Harvard's own Dixieland Band forgathered Sunday afternoon in the Lowell House Junior Common Room and the last of the hundreds of the faithful that followed it had to climb through the windows. They couldn't get through the door.
The place was crowded with more that people. Shades of Aunt Hagar and Sister. Kate filtered through the smoke and a lil ol' muskrat rambled in. For two solid hours in that staid Lowell House cubicle there were ladies of the new Orleans evening and the stale smell of K.C. gin. But for the grim visage of Abbot Lawrence Lowell above the fireplace it might have been any backroom in Chicago back in the days when Cicero was Cicero and not an essay in Life magazine.
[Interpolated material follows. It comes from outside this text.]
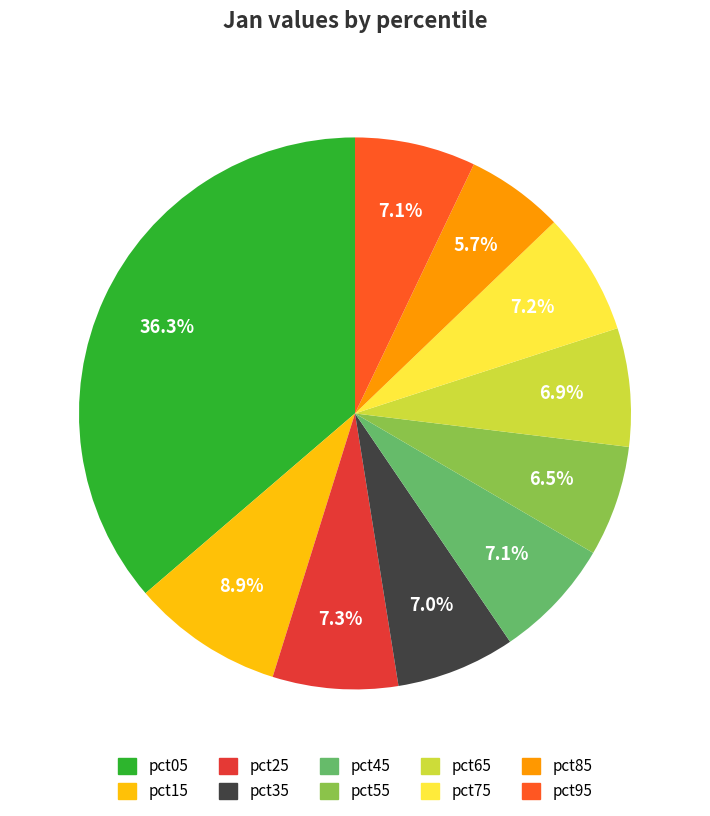

To the nearest percent, what portion does pct85 represent?

6%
Among those musically present were Hoagy Dunham on Piano, Dave Sutherland and his guitar. Walt Gifford with a set of drumsticks, Bruce Elwell on the trumpet, Oliver Taylor on the clarinet, Herb Levin on bass, and Larry Eanet, a formidable man on both trombone and piano.
And Barbara Leacock did indecent things to the audience with merely a set of vocal cords. These people put the jaded jazz of the current 52nd street to shame. They are all going to be at the Savoy next Sunday and around and about every weekend thereafter. Catch them when you can.